Is it just me or are Petco and Petsmart selling younger and younger bettas? Every time I go in there it's like they're getting smaller and smaller, especially the girls. I've brought home girls from both and found them to be males a week or two down the road. It's infuriating. The fish are so young... how can they possibly adequately sex them?

Either my fish keep growing (not likely...) or they keep selling smaller and younger fish by the day. >:{


----------



## NCPanthersgurl (Jul 13, 2011)

Burd said:


> Just going to put my two cents out there...
> My LPS only sells full grown betta males that have no possibility of changing gender AND FOR GOOD REASON!
> 
> Is it just me or are Petco and Petsmart selling younger and younger bettas? Every time I go in there it's like they're getting smaller and smaller, especially the girls. I've brought home girls from both and found them to be males a week or two down the road. It's infuriating. The fish are so young... how can they possibly adequately sex them?
> ...


I have a CT female that hasn't quite gotten her color yet.
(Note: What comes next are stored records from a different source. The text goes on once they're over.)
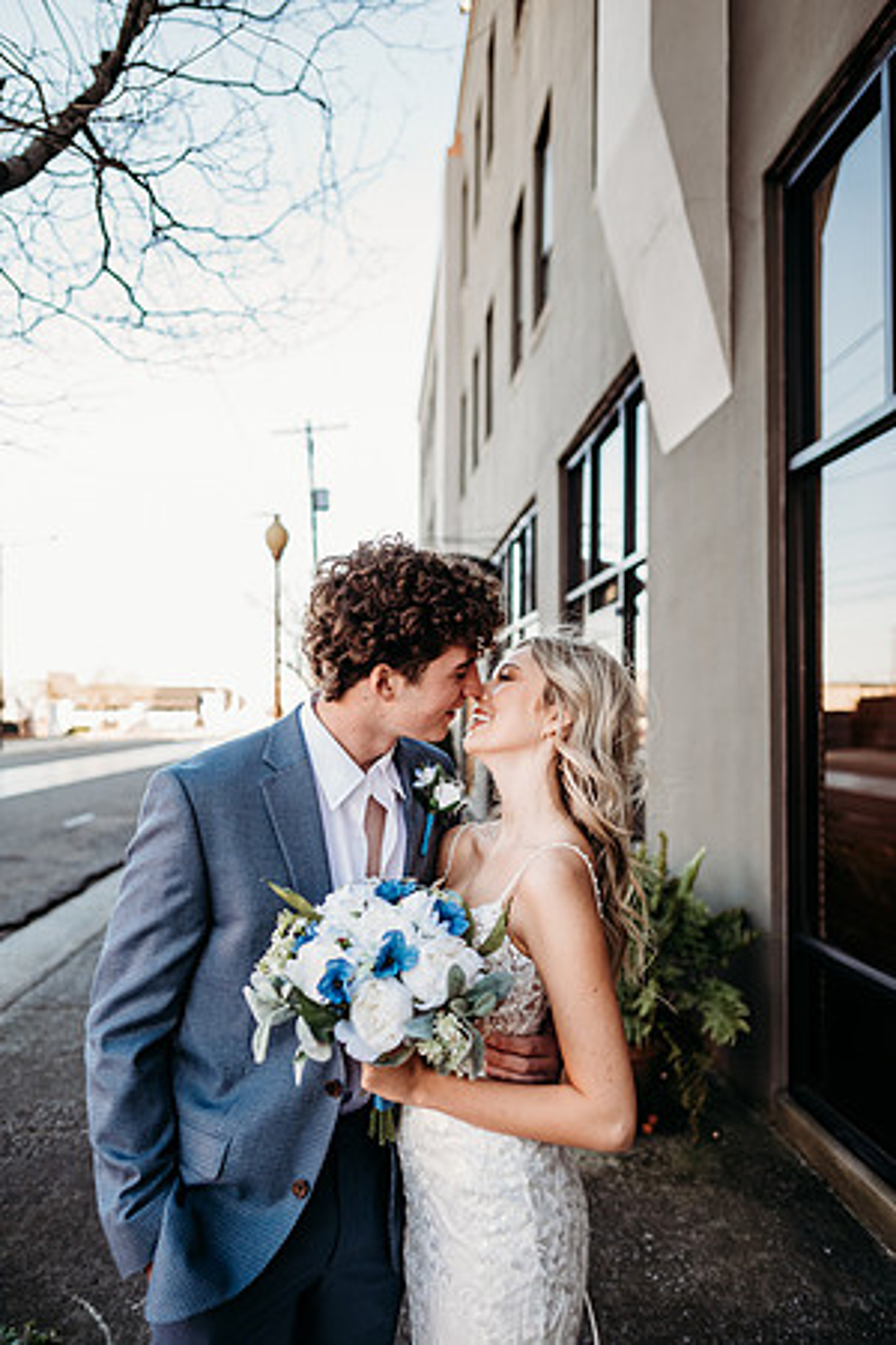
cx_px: 448
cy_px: 672
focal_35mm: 24
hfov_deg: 53.1
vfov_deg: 73.7
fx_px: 896
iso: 160
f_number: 2
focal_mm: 24
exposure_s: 1/320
I'm worried that the nasty pet store water might have stunted her growth a bit... :/ But you're absolutely right, they're selling them way younger. I was told it's supply and demand. I think that's crap.


----------



## Bettaluver4evr (Jan 21, 2011)

My 2 cents, those are both plakat males. They just have that body shape and quality to them, and I don't see an egg spot on either one. As to petco and petsmart having younger fishies, I agree! I just brought home a new fishy yesterday from petco that is less than half the size of my other male fishy. He's just a baby DeT, but I'm thinking young HM.


----------



## Shimizoki (Jul 8, 2011)

I agree with basically everyone else. Some males seem to have an eggspot, but it is much smaller than the females. If you are straining to see it, its probably a guy. Also both pictures looked like they had visible beards when they were not flaring which is another male trait.


----------



## Abby (Jan 13, 2011)

both are going for a visit to the store today. the main male atm im calling #1 and the other is #2. Number 1 is still fully coloured and spent all night flaring between the girls and flirting. the other was a little coloured and seemed happy just to watch but the real girl in there rayne was flaring out her lady cheeks at #1 a lot.


----------



## LittleBettas (Jul 23, 2011)

Walmart is selling Bettas younger to :/ 

good luck Abby!


----------



## Abby (Jan 13, 2011)

seems even Josh couldnt tell 100% with the 2nd "girl" so i gave him that one back (*sob*) and kept Khan


----------